**** TASK INPUTS

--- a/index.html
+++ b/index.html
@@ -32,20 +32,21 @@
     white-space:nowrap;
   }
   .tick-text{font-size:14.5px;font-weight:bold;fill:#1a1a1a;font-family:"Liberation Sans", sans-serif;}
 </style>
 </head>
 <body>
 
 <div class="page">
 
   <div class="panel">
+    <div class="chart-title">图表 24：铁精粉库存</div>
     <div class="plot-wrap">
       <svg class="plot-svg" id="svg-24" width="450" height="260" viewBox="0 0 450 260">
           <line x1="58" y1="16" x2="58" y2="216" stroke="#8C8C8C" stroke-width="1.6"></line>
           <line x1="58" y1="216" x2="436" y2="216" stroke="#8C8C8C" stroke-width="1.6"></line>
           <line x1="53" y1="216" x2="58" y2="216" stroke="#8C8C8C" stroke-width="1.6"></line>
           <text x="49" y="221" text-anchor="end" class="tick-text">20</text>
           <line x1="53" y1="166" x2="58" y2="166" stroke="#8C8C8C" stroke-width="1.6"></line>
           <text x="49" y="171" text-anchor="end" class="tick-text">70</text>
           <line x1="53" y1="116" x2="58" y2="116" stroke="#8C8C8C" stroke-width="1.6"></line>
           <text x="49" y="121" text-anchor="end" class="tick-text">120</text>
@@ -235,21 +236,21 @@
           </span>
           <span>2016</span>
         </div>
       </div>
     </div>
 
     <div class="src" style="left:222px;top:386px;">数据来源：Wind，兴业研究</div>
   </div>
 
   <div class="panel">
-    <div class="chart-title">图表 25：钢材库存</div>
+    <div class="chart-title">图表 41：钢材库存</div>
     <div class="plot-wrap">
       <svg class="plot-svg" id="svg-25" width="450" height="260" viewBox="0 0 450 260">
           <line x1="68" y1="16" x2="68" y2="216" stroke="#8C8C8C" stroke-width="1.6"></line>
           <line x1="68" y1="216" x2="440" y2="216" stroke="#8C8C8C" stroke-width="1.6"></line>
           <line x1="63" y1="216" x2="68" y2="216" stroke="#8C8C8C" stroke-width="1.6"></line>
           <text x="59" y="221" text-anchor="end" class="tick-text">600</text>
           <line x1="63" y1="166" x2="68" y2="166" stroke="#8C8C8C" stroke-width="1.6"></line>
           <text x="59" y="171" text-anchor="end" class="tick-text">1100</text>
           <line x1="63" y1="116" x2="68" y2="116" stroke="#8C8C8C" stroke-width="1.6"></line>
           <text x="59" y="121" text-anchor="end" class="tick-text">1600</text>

********
**** TASK INPUTS

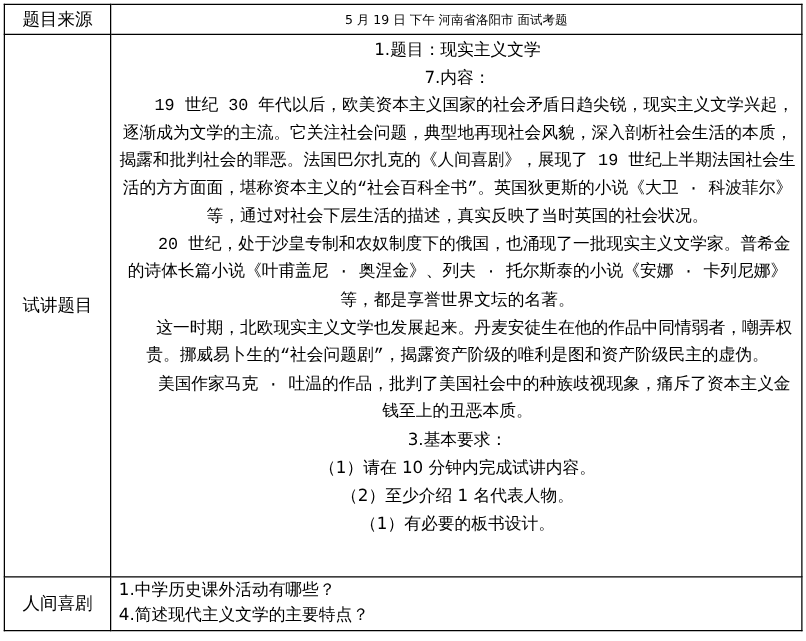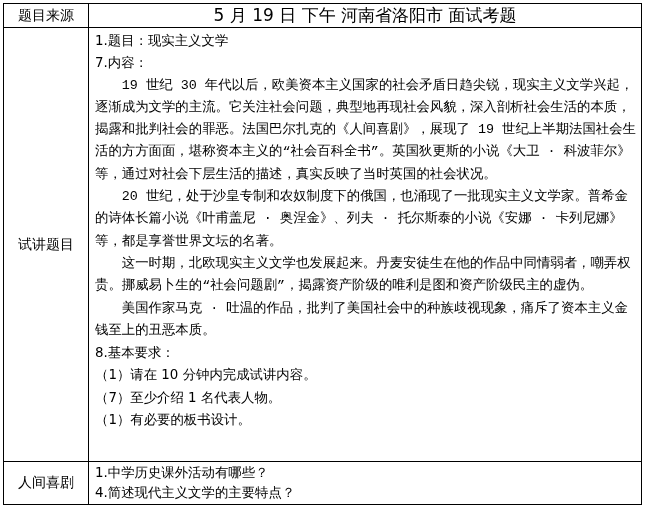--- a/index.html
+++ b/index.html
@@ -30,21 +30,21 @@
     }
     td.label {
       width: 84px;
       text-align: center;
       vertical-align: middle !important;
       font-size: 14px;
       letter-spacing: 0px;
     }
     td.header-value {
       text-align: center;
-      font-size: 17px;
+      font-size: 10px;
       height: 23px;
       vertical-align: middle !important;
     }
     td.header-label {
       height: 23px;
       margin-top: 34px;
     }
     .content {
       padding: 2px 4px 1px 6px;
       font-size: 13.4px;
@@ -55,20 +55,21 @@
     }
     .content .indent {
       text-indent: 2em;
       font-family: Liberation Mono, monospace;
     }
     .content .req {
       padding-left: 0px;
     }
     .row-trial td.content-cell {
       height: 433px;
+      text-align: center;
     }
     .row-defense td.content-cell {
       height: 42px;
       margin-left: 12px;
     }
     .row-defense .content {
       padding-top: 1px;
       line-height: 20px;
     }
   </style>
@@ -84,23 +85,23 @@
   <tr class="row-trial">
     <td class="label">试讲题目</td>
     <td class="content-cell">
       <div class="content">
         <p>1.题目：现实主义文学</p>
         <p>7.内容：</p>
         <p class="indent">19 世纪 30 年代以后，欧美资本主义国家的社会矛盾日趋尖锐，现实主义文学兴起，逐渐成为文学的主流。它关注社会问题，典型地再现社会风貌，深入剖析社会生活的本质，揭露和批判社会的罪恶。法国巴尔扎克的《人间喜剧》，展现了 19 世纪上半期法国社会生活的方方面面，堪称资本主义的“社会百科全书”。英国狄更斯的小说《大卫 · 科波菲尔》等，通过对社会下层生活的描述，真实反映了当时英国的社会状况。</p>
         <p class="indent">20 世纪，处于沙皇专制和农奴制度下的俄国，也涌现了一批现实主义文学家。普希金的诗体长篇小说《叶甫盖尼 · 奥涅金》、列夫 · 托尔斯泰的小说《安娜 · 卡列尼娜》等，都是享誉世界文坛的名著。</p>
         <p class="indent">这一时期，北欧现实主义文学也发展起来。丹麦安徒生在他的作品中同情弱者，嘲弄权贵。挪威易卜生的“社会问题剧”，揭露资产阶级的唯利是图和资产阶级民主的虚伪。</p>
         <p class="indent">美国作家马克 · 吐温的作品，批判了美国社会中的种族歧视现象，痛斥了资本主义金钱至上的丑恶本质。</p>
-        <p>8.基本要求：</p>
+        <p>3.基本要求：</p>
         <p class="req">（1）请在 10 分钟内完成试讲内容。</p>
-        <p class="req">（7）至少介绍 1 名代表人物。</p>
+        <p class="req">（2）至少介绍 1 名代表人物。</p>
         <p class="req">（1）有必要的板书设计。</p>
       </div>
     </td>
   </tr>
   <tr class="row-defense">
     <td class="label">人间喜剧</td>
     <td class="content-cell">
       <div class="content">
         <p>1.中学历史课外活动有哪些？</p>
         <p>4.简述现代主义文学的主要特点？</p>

********
**** TASK INPUTS

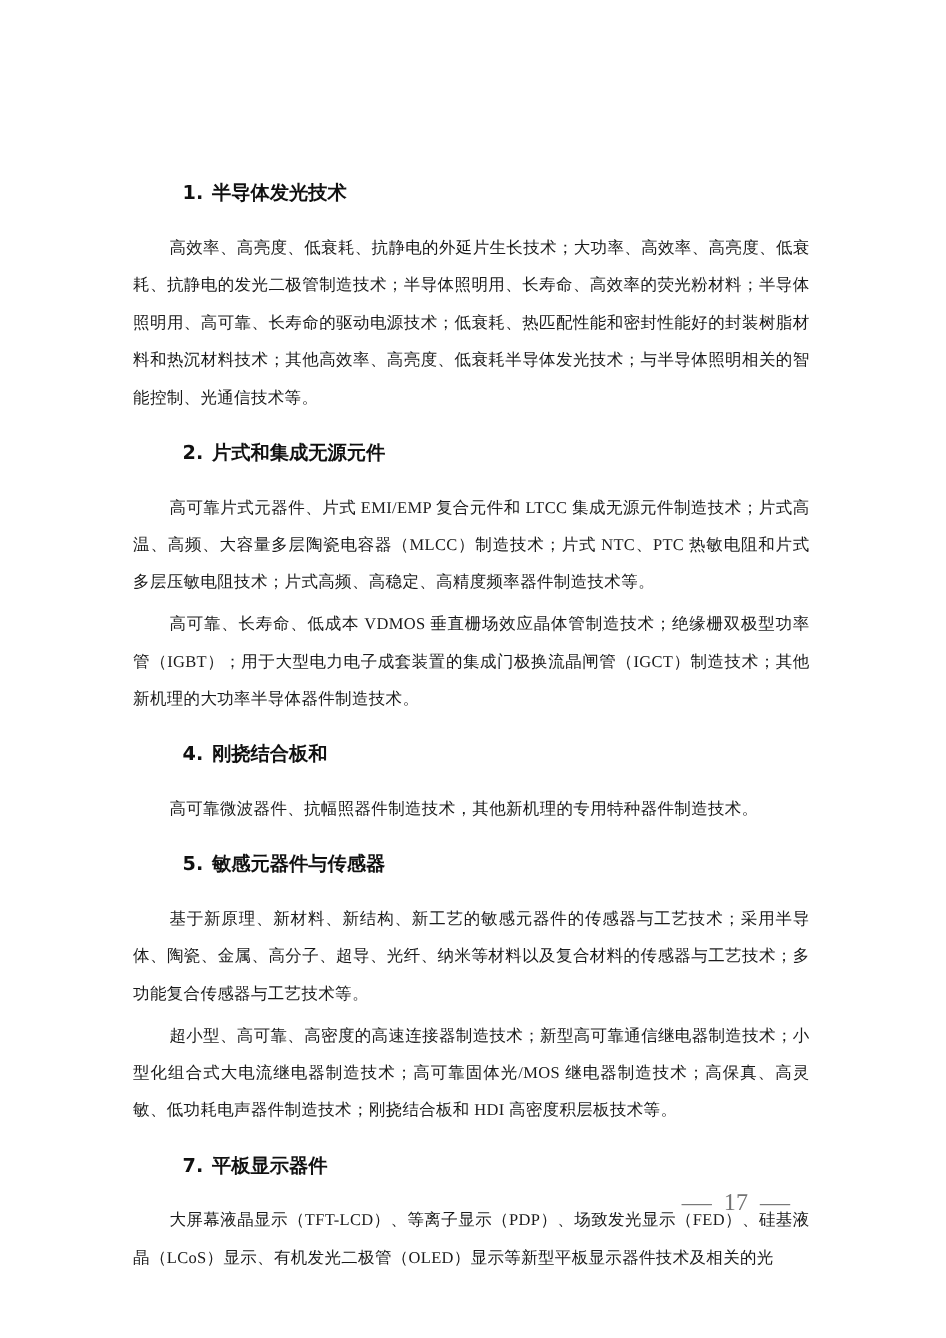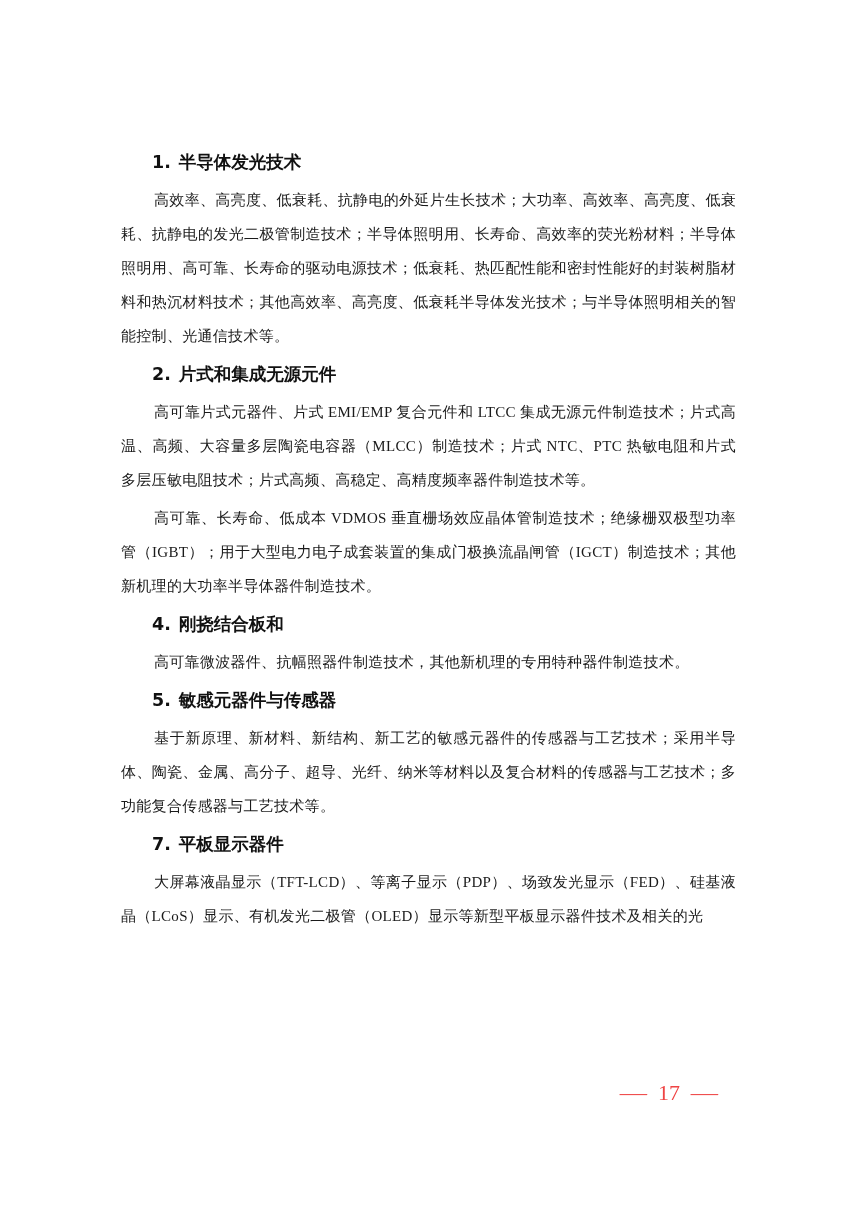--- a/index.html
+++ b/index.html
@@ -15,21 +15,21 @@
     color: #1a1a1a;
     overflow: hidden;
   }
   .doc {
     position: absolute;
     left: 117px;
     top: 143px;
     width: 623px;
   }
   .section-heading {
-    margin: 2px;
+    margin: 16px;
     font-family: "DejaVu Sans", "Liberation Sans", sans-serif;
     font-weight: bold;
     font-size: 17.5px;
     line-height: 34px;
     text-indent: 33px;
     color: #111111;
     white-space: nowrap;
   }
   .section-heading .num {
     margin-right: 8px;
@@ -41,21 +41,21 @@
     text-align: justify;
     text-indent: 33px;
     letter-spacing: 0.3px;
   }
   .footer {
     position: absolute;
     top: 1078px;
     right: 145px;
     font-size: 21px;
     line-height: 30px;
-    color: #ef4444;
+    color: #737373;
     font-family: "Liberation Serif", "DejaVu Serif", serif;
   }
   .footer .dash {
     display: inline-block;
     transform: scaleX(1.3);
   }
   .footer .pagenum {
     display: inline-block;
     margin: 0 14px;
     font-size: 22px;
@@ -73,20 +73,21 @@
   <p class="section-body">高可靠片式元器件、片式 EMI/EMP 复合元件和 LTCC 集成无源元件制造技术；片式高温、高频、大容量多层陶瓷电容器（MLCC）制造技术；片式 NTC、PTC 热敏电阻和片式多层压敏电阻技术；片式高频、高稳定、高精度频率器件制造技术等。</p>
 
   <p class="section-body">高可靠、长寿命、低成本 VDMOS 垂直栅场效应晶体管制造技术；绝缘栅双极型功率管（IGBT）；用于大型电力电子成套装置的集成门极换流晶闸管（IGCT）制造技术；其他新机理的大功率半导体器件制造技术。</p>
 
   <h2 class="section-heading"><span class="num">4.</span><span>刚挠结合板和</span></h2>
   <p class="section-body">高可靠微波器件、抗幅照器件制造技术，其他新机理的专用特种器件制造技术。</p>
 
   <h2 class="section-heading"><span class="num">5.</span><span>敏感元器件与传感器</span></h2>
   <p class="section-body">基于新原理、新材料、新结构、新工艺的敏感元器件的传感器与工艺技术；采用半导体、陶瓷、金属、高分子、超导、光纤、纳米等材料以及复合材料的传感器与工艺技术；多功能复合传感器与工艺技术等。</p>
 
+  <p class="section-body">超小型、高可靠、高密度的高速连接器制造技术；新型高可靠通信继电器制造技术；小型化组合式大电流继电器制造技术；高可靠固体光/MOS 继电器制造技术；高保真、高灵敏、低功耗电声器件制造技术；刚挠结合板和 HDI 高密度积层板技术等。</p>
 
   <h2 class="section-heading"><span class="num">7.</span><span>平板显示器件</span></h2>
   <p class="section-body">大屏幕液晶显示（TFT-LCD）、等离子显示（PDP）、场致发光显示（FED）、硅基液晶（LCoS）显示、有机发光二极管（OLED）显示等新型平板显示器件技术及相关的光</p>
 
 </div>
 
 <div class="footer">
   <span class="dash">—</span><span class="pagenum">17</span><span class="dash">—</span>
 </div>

********

» WHAT TO PRODUCE: Show, from the records above, every line that includes "style".

» RESULT OF THE EXERCISE:
 </style>
     <div class="src" style="left:222px;top:386px;">数据来源：Wind，兴业研究</div>
   </style>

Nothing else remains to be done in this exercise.